Convex online optimization for dynamic systems control
Led by: | Prof. Dr.-Ing. Matthias Müller |
Team: | Marko Nonhoff |
Year: | 2023 |
Funding: | Deutsche Forschungsgemeinschaft (DFG) - 505182457 |
Duration: | 2023 - 2025 |
Project Summary
Online convex optimization (OCO) was originally developed in the field of machine learning for online optimization of a priori unknown and time-varying cost functions. In this method, an action is selected at each time step, with only prior cost functions and actions known. Only after an action is selected the current cost function is revealed by the environment. The goal of the OCO strategy is to minimize cumulative costs over a finite time horizon. Advantages of this method include its applicability to a priori unknown and time-varying costs (such as time-varying energy prices), and its ability to incorporate known bounds on the allowable actions. In addition, OCO algorithms are generally computationally efficient because they do not explicitly solve the optimization problem. Instead, an iteration of an appropriate optimization procedure (e.g., gradient descent) is applied at each time step. These advantages of OCO are highly desirable for the control of dynamic systems, which is why our (and other) research groups have recently developed the first control methods based on OCO. However, performance and stability guarantees for these algorithms require restrictive assumptions and limit their applicability to stabilizing a priori unknown and time-varying setpoints or neglect constraints on the manipulated variable or system states.
The main goal of this project is to develop OCO-based control methods for general cost functions and constraints without restrictive assumptions.
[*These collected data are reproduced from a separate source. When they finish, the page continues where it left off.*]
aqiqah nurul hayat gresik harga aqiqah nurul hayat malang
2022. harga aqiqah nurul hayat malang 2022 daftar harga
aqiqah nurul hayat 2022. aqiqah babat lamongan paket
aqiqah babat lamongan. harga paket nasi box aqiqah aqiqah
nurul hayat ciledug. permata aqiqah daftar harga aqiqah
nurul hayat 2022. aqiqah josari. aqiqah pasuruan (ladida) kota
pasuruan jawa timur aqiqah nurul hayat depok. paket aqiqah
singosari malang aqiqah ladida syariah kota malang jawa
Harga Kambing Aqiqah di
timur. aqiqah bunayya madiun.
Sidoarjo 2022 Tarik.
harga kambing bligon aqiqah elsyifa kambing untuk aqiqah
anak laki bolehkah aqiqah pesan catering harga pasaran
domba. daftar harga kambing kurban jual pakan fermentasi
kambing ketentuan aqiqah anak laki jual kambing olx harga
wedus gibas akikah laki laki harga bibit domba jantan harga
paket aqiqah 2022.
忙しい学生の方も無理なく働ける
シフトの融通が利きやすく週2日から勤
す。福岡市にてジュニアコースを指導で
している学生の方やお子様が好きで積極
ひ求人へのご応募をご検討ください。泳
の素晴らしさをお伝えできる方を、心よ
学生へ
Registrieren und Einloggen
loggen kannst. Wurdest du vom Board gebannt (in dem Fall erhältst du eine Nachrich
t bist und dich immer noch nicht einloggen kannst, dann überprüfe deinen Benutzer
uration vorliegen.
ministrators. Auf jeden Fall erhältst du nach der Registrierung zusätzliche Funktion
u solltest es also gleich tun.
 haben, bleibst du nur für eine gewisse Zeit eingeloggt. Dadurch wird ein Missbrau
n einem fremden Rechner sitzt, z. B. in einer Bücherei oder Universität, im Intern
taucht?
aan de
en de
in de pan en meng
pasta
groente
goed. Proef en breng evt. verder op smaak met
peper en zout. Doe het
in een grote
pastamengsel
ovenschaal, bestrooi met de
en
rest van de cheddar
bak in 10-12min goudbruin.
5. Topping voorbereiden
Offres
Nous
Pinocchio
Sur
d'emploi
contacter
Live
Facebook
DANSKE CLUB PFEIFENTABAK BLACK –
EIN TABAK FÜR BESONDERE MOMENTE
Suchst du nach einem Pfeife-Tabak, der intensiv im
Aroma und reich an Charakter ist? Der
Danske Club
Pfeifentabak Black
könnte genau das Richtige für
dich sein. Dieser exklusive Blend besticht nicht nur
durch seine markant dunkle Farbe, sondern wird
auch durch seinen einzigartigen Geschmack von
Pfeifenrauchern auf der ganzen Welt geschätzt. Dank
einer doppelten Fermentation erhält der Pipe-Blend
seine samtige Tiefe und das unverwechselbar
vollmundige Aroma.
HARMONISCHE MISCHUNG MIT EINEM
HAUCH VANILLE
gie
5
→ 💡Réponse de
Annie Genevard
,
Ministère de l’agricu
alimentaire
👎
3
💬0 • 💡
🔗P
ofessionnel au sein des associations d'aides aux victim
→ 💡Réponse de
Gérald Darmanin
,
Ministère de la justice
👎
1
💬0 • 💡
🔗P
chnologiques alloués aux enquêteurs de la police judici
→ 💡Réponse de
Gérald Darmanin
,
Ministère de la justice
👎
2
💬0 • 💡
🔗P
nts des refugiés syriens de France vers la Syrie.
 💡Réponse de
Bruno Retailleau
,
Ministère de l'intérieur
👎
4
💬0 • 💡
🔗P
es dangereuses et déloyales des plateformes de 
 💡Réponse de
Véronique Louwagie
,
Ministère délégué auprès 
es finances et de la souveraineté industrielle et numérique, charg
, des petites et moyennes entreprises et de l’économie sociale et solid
For this purpose, we will analyze methods that directly apply OCO to control dynamic systems, as well as combine OCO with established control methods, such as reference governors or model predictive control (MPC). We will investigate the specific advantages of these methods as well as the resulting closed-loop properties. Furthermore, recently gained insights from the OCO context will be used to analyze the ''regret" (a measure of achieved performance typically used in OCO) of general MPC algorithms in the context of a priori unknown and time-varying cost functions.